Knaus 2014
Knaus 2014

Verena Duregger – Die Pusterer Buben

 

Kampf für Autonomie mitten in Europa

 

Am „Herz-Jesu-Tag“ 1961, in diesem Jahr der 11. Juni, explodieren die Strommasten in Südtirol. Nicht alle, aber viele der Wichtigen. Eine empfindliche Störung der Industrie in Bozen, Meran und Umgebung. Und gewollt. Ein Akt des Aufschreis, könnte man sagen.

 

Um den genauen Hintergrund dieser Aktion zu verstehen, um zu begreifen, warum viele junge Südtiroler diese Art des (letztlich doch ohnmächtigen) Widerstands wählten, muss man um einige Jahre zurück in die Zeit nach dem ersten Weltkrieg, in die entstehenden Ansprüche Italiens auf „das gesamte Land“ hinein, in die mangelnde Sensibilität, ja, die gewollte Unterdrückung der deutschsprachigen Südtiroler mit ihrem Freiheitshelden Andreas Hofer (auf den der „Herz-Jesu-Tag“ ursächlich zurückgeht).

 

Die massive Politik der „51 Prozent Regel“, der Versuch, mit massenhafter Ansiedlung von Italienern aus Süditalien die Kernbevölkerung Südtirols in die Minderheit zu zwingen, mit dem Beharren auf dem Italienischen als einzige Amtssprache. Wichtiger Ausdruck der abwertenden  Behandlung der deutschsprachigen Südtiroler.

Hintergründe, die Verena Düggert ebenso verständlich wie interessant zu Beginn zu erzählen versteht.

 

Verena Duregger ist selbst Südtirolerin. Ganz in der Nachbarschaft eines der damals Beteiligten aufgewachsen. Und wird eines Tages angesprochen vom Bruder eines der Beteiligten, ob sie nicht die Geschichte aufschreiben könnte.

 

Kann sie, will sie und hat sie getan.

 

Mit Gesprächen aus „erster Hand“, mit fundierten Recherchen und einer klaren, sachlichen Sprache macht sie sich auf Spurensuche von vier an den Anschlägen beteiligten, jungen Südtirolern. Den Pusterer Buben.

 

Nicht, ohne die gesamte Atmosphäre der Zeit, die Höfe, Traditionen, Gaststätten in Wort und Bild lebhaft zu beschreiben und damit den Leser ein gutes Stück mit hinein zu nehmen in die 60er Jahre des letzten Jahrhunderts in Südtirol und die Zeiten und Entwicklungen, die darauf folgten.

 

Enrico Oberleitner, Giuseppe (Josef) Forer, Sigfrido (Siegfried) Steger und Heinrich Oberleiter sind Teil der „Sprengtruppen).

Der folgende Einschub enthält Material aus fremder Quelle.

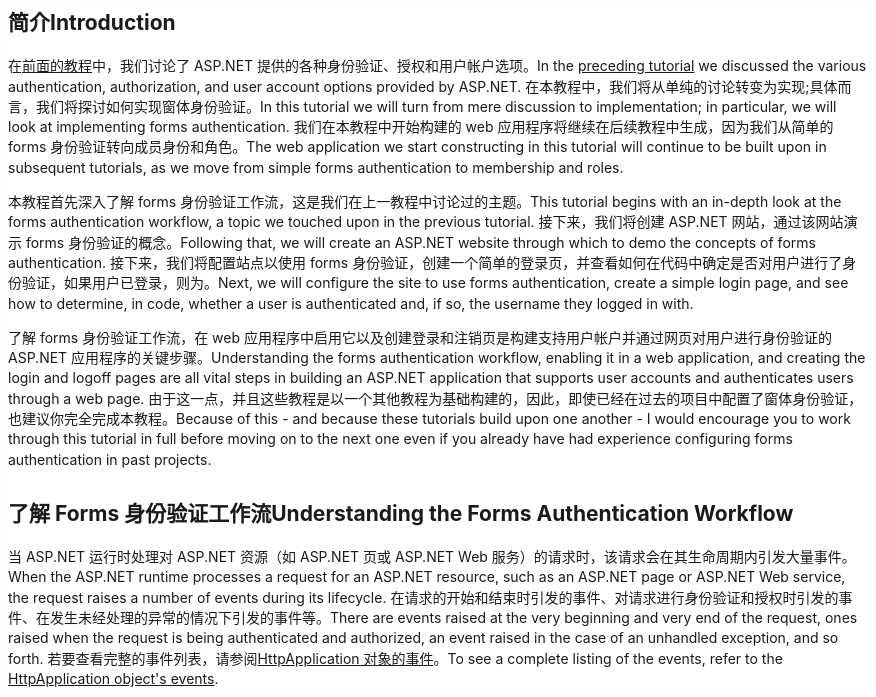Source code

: ## <a name="introduction"></a><span data-ttu-id="9ff56-110">简介</span><span class="sxs-lookup"><span data-stu-id="9ff56-110">Introduction</span></span>

<span data-ttu-id="9ff56-111">在[前面的教程](security-basics-and-asp-net-support-vb.md)中，我们讨论了 ASP.NET 提供的各种身份验证、授权和用户帐户选项。</span><span class="sxs-lookup"><span data-stu-id="9ff56-111">In the [preceding tutorial](security-basics-and-asp-net-support-vb.md) we discussed the various authentication, authorization, and user account options provided by ASP.NET.</span></span> <span data-ttu-id="9ff56-112">在本教程中，我们将从单纯的讨论转变为实现;具体而言，我们将探讨如何实现窗体身份验证。</span><span class="sxs-lookup"><span data-stu-id="9ff56-112">In this tutorial we will turn from mere discussion to implementation; in particular, we will look at implementing forms authentication.</span></span> <span data-ttu-id="9ff56-113">我们在本教程中开始构建的 web 应用程序将继续在后续教程中生成，因为我们从简单的 forms 身份验证转向成员身份和角色。</span><span class="sxs-lookup"><span data-stu-id="9ff56-113">The web application we start constructing in this tutorial will continue to be built upon in subsequent tutorials, as we move from simple forms authentication to membership and roles.</span></span>

<span data-ttu-id="9ff56-114">本教程首先深入了解 forms 身份验证工作流，这是我们在上一教程中讨论过的主题。</span><span class="sxs-lookup"><span data-stu-id="9ff56-114">This tutorial begins with an in-depth look at the forms authentication workflow, a topic we touched upon in the previous tutorial.</span></span> <span data-ttu-id="9ff56-115">接下来，我们将创建 ASP.NET 网站，通过该网站演示 forms 身份验证的概念。</span><span class="sxs-lookup"><span data-stu-id="9ff56-115">Following that, we will create an ASP.NET website through which to demo the concepts of forms authentication.</span></span> <span data-ttu-id="9ff56-116">接下来，我们将配置站点以使用 forms 身份验证，创建一个简单的登录页，并查看如何在代码中确定是否对用户进行了身份验证，如果用户已登录，则为。</span><span class="sxs-lookup"><span data-stu-id="9ff56-116">Next, we will configure the site to use forms authentication, create a simple login page, and see how to determine, in code, whether a user is authenticated and, if so, the username they logged in with.</span></span>

<span data-ttu-id="9ff56-117">了解 forms 身份验证工作流，在 web 应用程序中启用它以及创建登录和注销页是构建支持用户帐户并通过网页对用户进行身份验证的 ASP.NET 应用程序的关键步骤。</span><span class="sxs-lookup"><span data-stu-id="9ff56-117">Understanding the forms authentication workflow, enabling it in a web application, and creating the login and logoff pages are all vital steps in building an ASP.NET application that supports user accounts and authenticates users through a web page.</span></span> <span data-ttu-id="9ff56-118">由于这一点，并且这些教程是以一个其他教程为基础构建的，因此，即使已经在过去的项目中配置了窗体身份验证，也建议你完全完成本教程。</span><span class="sxs-lookup"><span data-stu-id="9ff56-118">Because of this - and because these tutorials build upon one another - I would encourage you to work through this tutorial in full before moving on to the next one even if you already have had experience configuring forms authentication in past projects.</span></span>

## <a name="understanding-the-forms-authentication-workflow"></a><span data-ttu-id="9ff56-119">了解 Forms 身份验证工作流</span><span class="sxs-lookup"><span data-stu-id="9ff56-119">Understanding the Forms Authentication Workflow</span></span>

<span data-ttu-id="9ff56-120">当 ASP.NET 运行时处理对 ASP.NET 资源（如 ASP.NET 页或 ASP.NET Web 服务）的请求时，该请求会在其生命周期内引发大量事件。</span><span class="sxs-lookup"><span data-stu-id="9ff56-120">When the ASP.NET runtime processes a request for an ASP.NET resource, such as an ASP.NET page or ASP.NET Web service, the request raises a number of events during its lifecycle.</span></span> <span data-ttu-id="9ff56-121">在请求的开始和结束时引发的事件、对请求进行身份验证和授权时引发的事件、在发生未经处理的异常的情况下引发的事件等。</span><span class="sxs-lookup"><span data-stu-id="9ff56-121">There are events raised at the very beginning and very end of the request, ones raised when the request is being authenticated and authorized, an event raised in the case of an unhandled exception, and so forth.</span></span> <span data-ttu-id="9ff56-122">若要查看完整的事件列表，请参阅[HttpApplication 对象的事件](https://msdn.microsoft.com/library/system.web.httpapplication_events.aspx)。</span><span class="sxs-lookup"><span data-stu-id="9ff56-122">To see a complete listing of the events, refer to the [HttpApplication object's events](https://msdn.microsoft.com/library/system.web.httpapplication_events.aspx).</span></span>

Und, wie man an den Vornamen bereits erkennt, im Vorfeld bereits „Opfer“ der Italienisierung.

Denn selbst die Namen der Bürger wurden ins Italienische übertragen und dort, wo ein solcher keinerlei Entsprechung gehabt hätte, wurden einfach neue Vornamen erfunden und „zugeteilt“.

 

Die Entwicklung und die Gründe für den stärker werdenden Zorn, die Planungen und Vorbereitungen, die inneren Entscheidungen, der Aufruhr nach den Anschlägen, die Flucht der Beteiligten, das Leben im Exil, die politischen Folgen ebenso, wie die Folgen für die vor Ort gebliebenen, all das findet der Leser sehr konkret und sehr lebendig am persönlichen Ergehen der vier Männer geschildert im Buch.

In Teilen liest sich dabei das real Erlebte dann auch fast wie ein Thriller, wenn es um die Hatz auf die jungen Männer und deren Flucht durch die Berge geht.

 

Eine anregende, informative, sehr gute und plastische Reportage über einen leicht zu übersehenden und selbst vor Ort fast vergessenen Konflikt, von dem allerdings bis heute noch Empfindlichkeiten und Reibungen im Raume stehen.

 

Mit allerdings einem „zu viel“ an „Originalsprache“.

Bei allem Verständnis für die Südtirolerin Duregger und des Bemühens um Authentizität, für nur des hochdeutschen mächtige Leser sind die Dialogpassagen und kurzen Sätze zwischen den Brüdern und innerhalb der Familien doch teils nur sehr mühsam nachzuvollziehen.

 

 

Alles in allem aber eine sehr interessante, informative und flüssige Lektüre.